Lytten is happy with his created world, determined to keep it as simple as possible – a utopian version of reality. His first character is a young boy (Jay) who is reprimanded for asking questions after seeing what he thinks is a fairy inside a cave. He becomes a scholar, apprenticed to a storyteller (named Henary) and soon learns that there is far more of interest in the world than he ever imagined.

Meanwhile, Professor Lytten’s cat-sitter (fifteen-year-old Rosie) becomes curious when the cat disappears, and stumbles across something unusual in the Professor’s cellar, entering what appears to be a parallel universe. It soon transpires that she has stepped inside Anterworld itself, causing unimaginable consequences.

Many years later (or possibly in another alternative universe) Angela Meerson is an emotionally unstable yet incredible mathematician, desperate to keep her life’s work out of the hands of those who wish to use it for material gain. Aware that she has created a kind of time machine, and afraid of what could happen, she does what she has to in order to protect herself and continue developing her ideas, and she ends up colliding with Professor Lytten and Rosie in 1960s Oxford. But she is not alone.

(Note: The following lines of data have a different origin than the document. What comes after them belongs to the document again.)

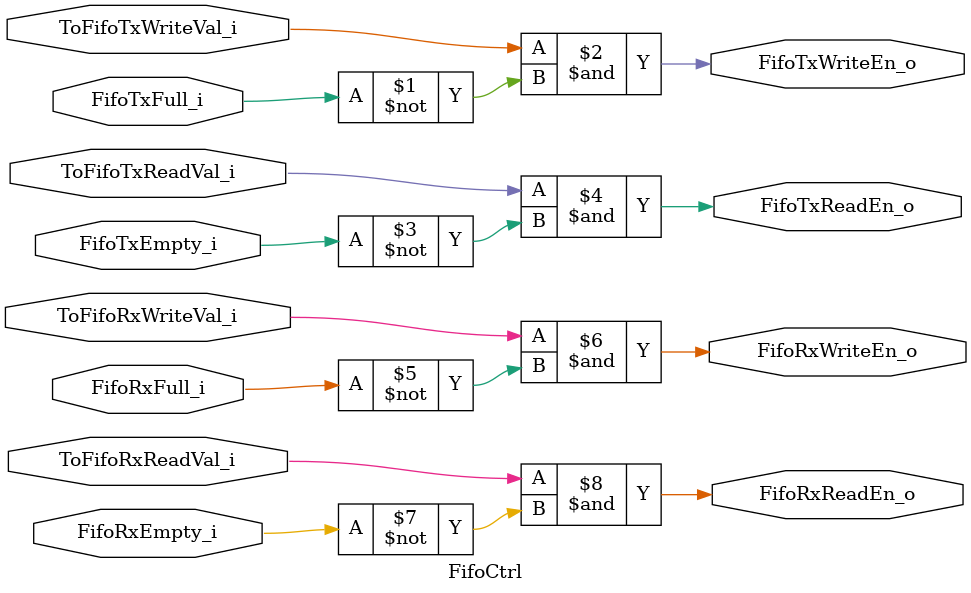
<source format=v>
module FifoCtrl (
    input ToFifoTxWriteVal_i,
    input ToFifoTxReadVal_i,
    input ToFifoRxWriteVal_i,
    input ToFifoRxReadVal_i,

    input FifoTxFull_i,
    input FifoTxEmpty_i,
    input FifoRxFull_i,
    input FifoRxEmpty_i,


    output FifoTxWriteEn_o,
    output FifoTxReadEn_o,
    output FifoRxWriteEn_o,
    output FifoRxReadEn_o

);



// //================================================================================
// //	ASSIGNMENTS

assign FifoTxWriteEn_o = ToFifoTxWriteVal_i & ~FifoTxFull_i;
assign FifoTxReadEn_o = ToFifoTxReadVal_i & ~FifoTxEmpty_i;
assign FifoRxWriteEn_o = ToFifoRxWriteVal_i & ~FifoRxFull_i;
assign FifoRxReadEn_o = ToFifoRxReadVal_i & ~FifoRxEmpty_i;



// //================================================================================


endmodule
</source>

Soon there are several people searching across time and space for both her and Lytten, determined to find her invention and use it to save their dying world. And as the book progresses, it becomes clear that when you mess with time, things can get very, very complicated.

Whilst the fate of the universe hangs in the balance, Rosie remains in Anterworld, falling in love with an outlaw, and Henary is shocked to discover that something quite extraordinary can occur within Anteworld, whilst Angela must finish her experiment and rescue those who have travelled into it before it takes over the real world.

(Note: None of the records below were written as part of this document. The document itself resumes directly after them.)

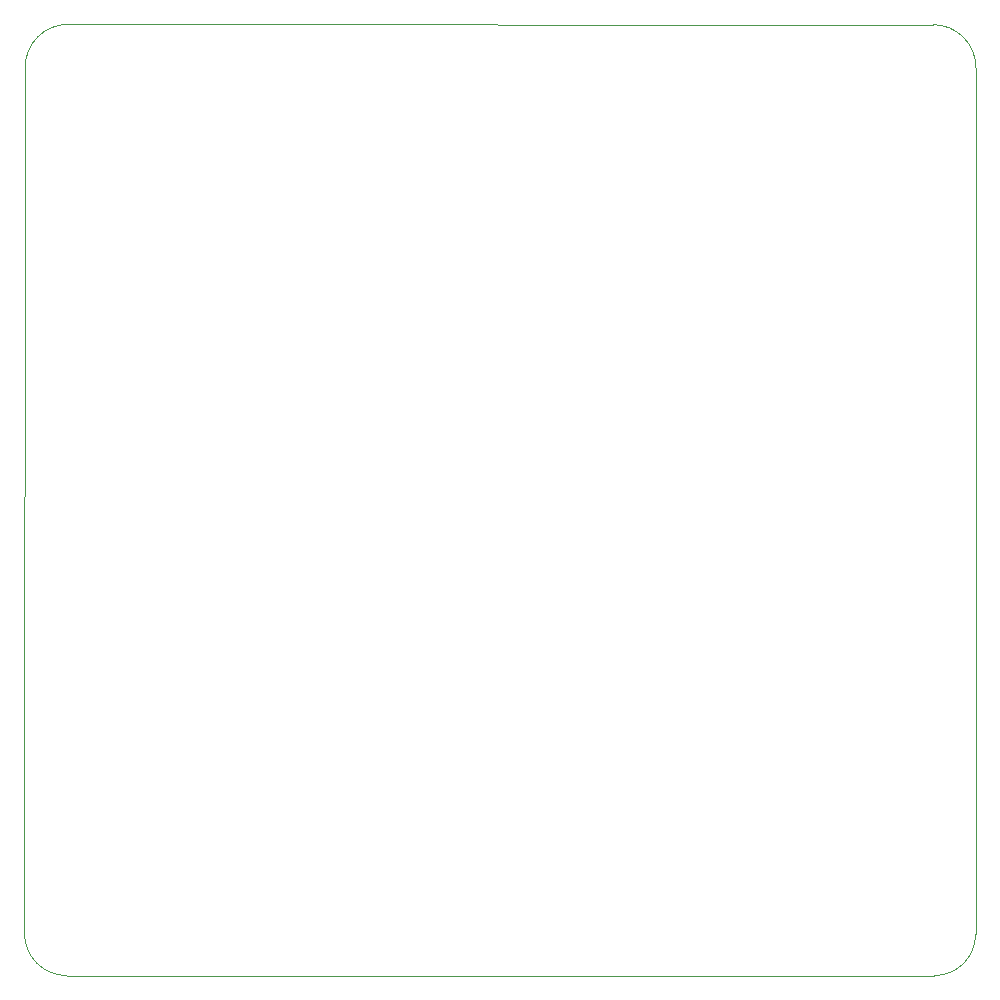
<source format=gbr>
%TF.GenerationSoftware,KiCad,Pcbnew,7.0.8-7.0.8~ubuntu22.04.1*%
%TF.CreationDate,2023-10-06T08:50:00+03:00*%
%TF.ProjectId,Omarich EPS stack V1.5,4f6d6172-6963-4682-9045-505320737461,rev?*%
%TF.SameCoordinates,Original*%
%TF.FileFunction,Profile,NP*%
%FSLAX46Y46*%
G04 Gerber Fmt 4.6, Leading zero omitted, Abs format (unit mm)*
G04 Created by KiCad (PCBNEW 7.0.8-7.0.8~ubuntu22.04.1) date 2023-10-06 08:50:00*
%MOMM*%
%LPD*%
G01*
G04 APERTURE LIST*
%TA.AperFunction,Profile*%
%ADD10C,0.100000*%
%TD*%
G04 APERTURE END LIST*
D10*
X129292821Y-73830768D02*
X129228513Y-147151487D01*
X206272197Y-150742197D02*
X132818513Y-150741487D01*
X209790000Y-73870000D02*
X209762197Y-147252197D01*
X132934059Y-70200838D02*
G75*
G03*
X129292821Y-73830768I-11259J-3629962D01*
G01*
X206272197Y-150742197D02*
G75*
G03*
X209762197Y-147252197I3J3489997D01*
G01*
X129228513Y-147151487D02*
G75*
G03*
X132818513Y-150741487I3589987J-13D01*
G01*
X209789921Y-73870000D02*
G75*
G03*
X206160017Y-70228762I-3630021J11200D01*
G01*
X132934059Y-70200785D02*
X206160017Y-70228762D01*
M02*

</source>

This is a book which begins with multiple characters, multiple dimensions, and multiple timezones, all converging eventually to become something incredible and precarious. It is a book about stories within stories within stories, a book about the surreal nature of history and time itself, which questions our very understanding of the universe in which we live.

I began with confusion, but the further I read, the more fascinated I became. There are too many characters in this book, but gradually you begin to piece them together into a multi-dimensional jigsaw on an epic scale. Once you get going, and begin to make connections, it becomes a riveting read, overflowing with ideas, but balanced out with believable and fascinating characters. It’s still got me wondering, several days after finishing the book itself, and although I found it difficult to remember who was who (or where, or when) at times, the story more than makes up for it.

Arcadia by Iain Pears is published by Faber & Faber. Buy the book here.

I would also highly recommend Iain Pears’ art history crime fiction series, featuring the detective Jonathan Argyll. The first one is The Raphael Affair.